If on the other hand $\langle x, e_{\kappa} \rangle = 1$, then, since $e_\kappa \in E_2$,
$$\lambda = \min \{ n > \kappa : \langle x, e_n\rangle \neq 0\}$$
is well-defined. If $\langle x, e_{\lambda}\rangle \neq \kappa$, let $\delta = \min \{ \lvert \langle x, e_\lambda\rangle\rvert,\, \lvert \kappa - \langle x, e_\lambda\rangle\rvert,\, 1/2\}$. Then
$$W(e_\kappa, e_\lambda; \delta) := \{ y : \lvert \langle y-x, e_\kappa\rangle \rvert < \delta,\, \lvert \langle y-x, e_\lambda\rangle\rvert < \delta\}$$
is a weak neighbourhood of $x$ not intersecting $E_2$. For if $z \in E_2$ with $\lvert \langle z-x,e_\kappa\rangle\rvert < \delta$, then $\langle z,e_\kappa\rangle = 1$, and $z$ can only be one of $e_\kappa,\, e_1 + e_\kappa$, or $e_\kappa + \kappa e_\mu$ where $\mu > \kappa$. In all of these possibilities except for $z = e_\kappa + \kappa e_\lambda$, we have $\langle z, e_\lambda\rangle = 0$ and hence
$$\lvert \langle z - x, e_\lambda\rangle\rvert = \lvert \langle x, e_\lambda\rangle \rvert \geqslant \delta,$$
whence $z \notin W(e_\kappa, e_\lambda; \delta)$. And for $z = e_\kappa + \kappa e_\lambda$, we have
$$\lvert \langle z-x, e_\lambda\rangle\rvert = \lvert \kappa - \langle x, e_\lambda\rangle\rvert \geqslant \delta,$$
so $z \notin W(e_\kappa, e_\lambda; \delta)$ also in this case.
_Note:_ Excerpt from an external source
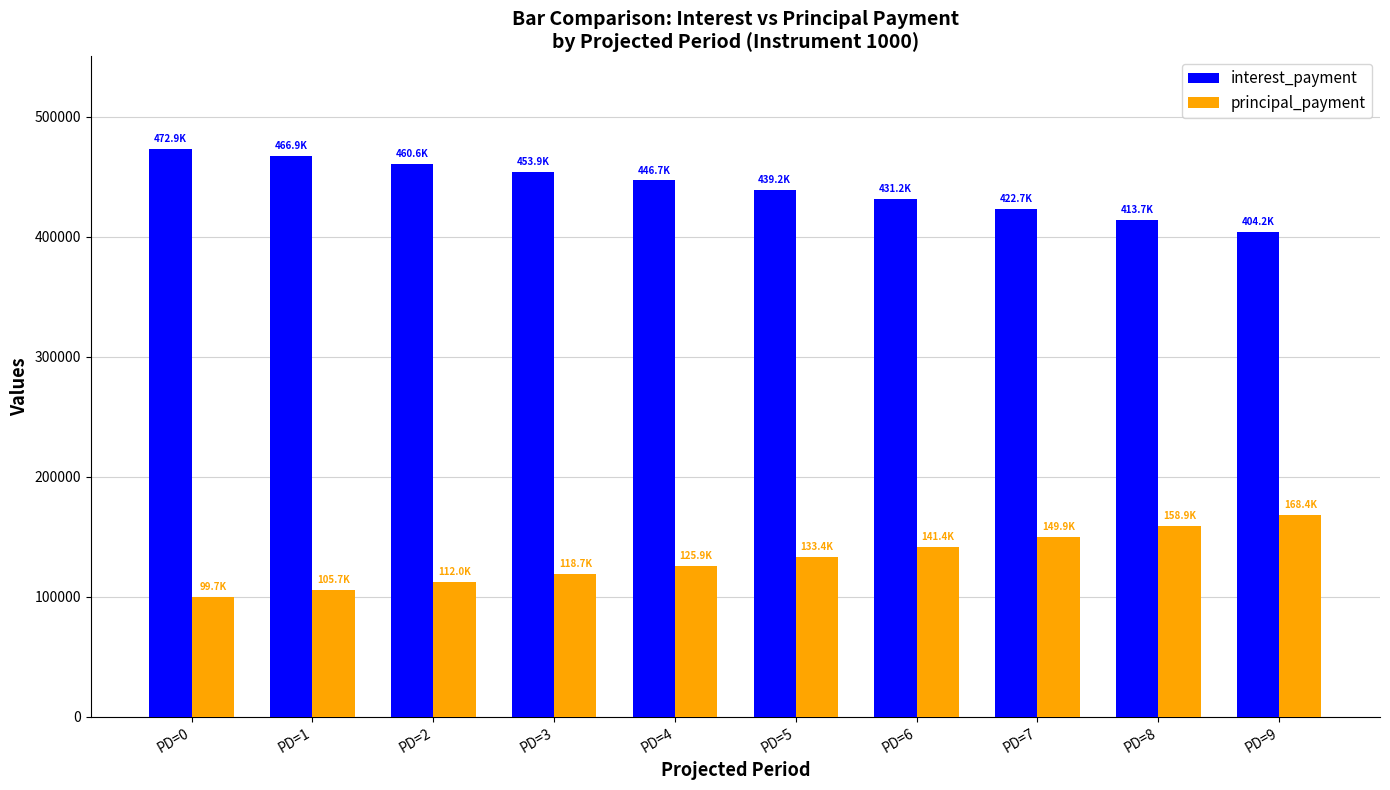

Is it true that interest_payment equals 207263.1 at PD=3?

False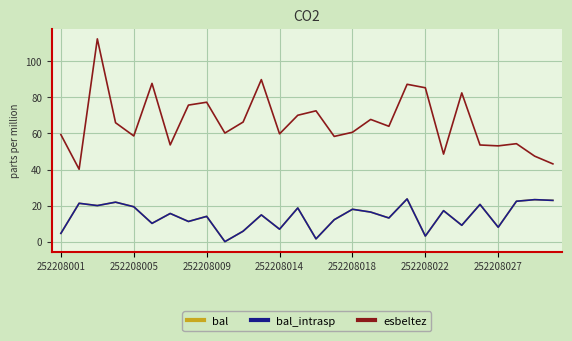

How many lines are shown in the chart?

3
It remains to consider the case $\langle x, e_\kappa\rangle = 1$ and $\langle x, e_\lambda\rangle = \kappa$. Then, since $x \neq e_\kappa + \kappa e_\lambda$,
$$\mu = \min \{ n > \lambda : \langle x, e_n\rangle \neq 0\}$$
is well-defined. Let $\delta = \min \{ \lvert \langle x, e_\mu\rangle\rvert,\, 1/2\}$. Then
$$W(e_\kappa, e_\lambda, e_\mu; \delta) = \{ y : \lvert\langle y-x, e_\kappa\rangle\rvert < \delta,\, \lvert\langle y-x, e_\lambda\rangle\rvert < \delta,\, \lvert\langle y-x, e_\mu\rangle\rvert < \delta\}$$
is a weak neighbourhood of $x$ not intersecting $E_2$. For the only $z\in E_2$ with $\lvert\langle z-x,e_\kappa\rangle\rvert < \delta$ and $\lvert \langle z-x, e_\lambda\rangle\rvert < \delta$ is $z = e_\kappa + \kappa e_\lambda$, and then we have $\langle z, e_\mu\rangle = 0$ whence
$$\lvert\langle z-x, e_\mu\rangle\rvert = \lvert\langle x, e_\mu\rangle\rvert \geqslant \delta.$$
Thus $\operatorname{cl}_w (E) = E_2$ is proven.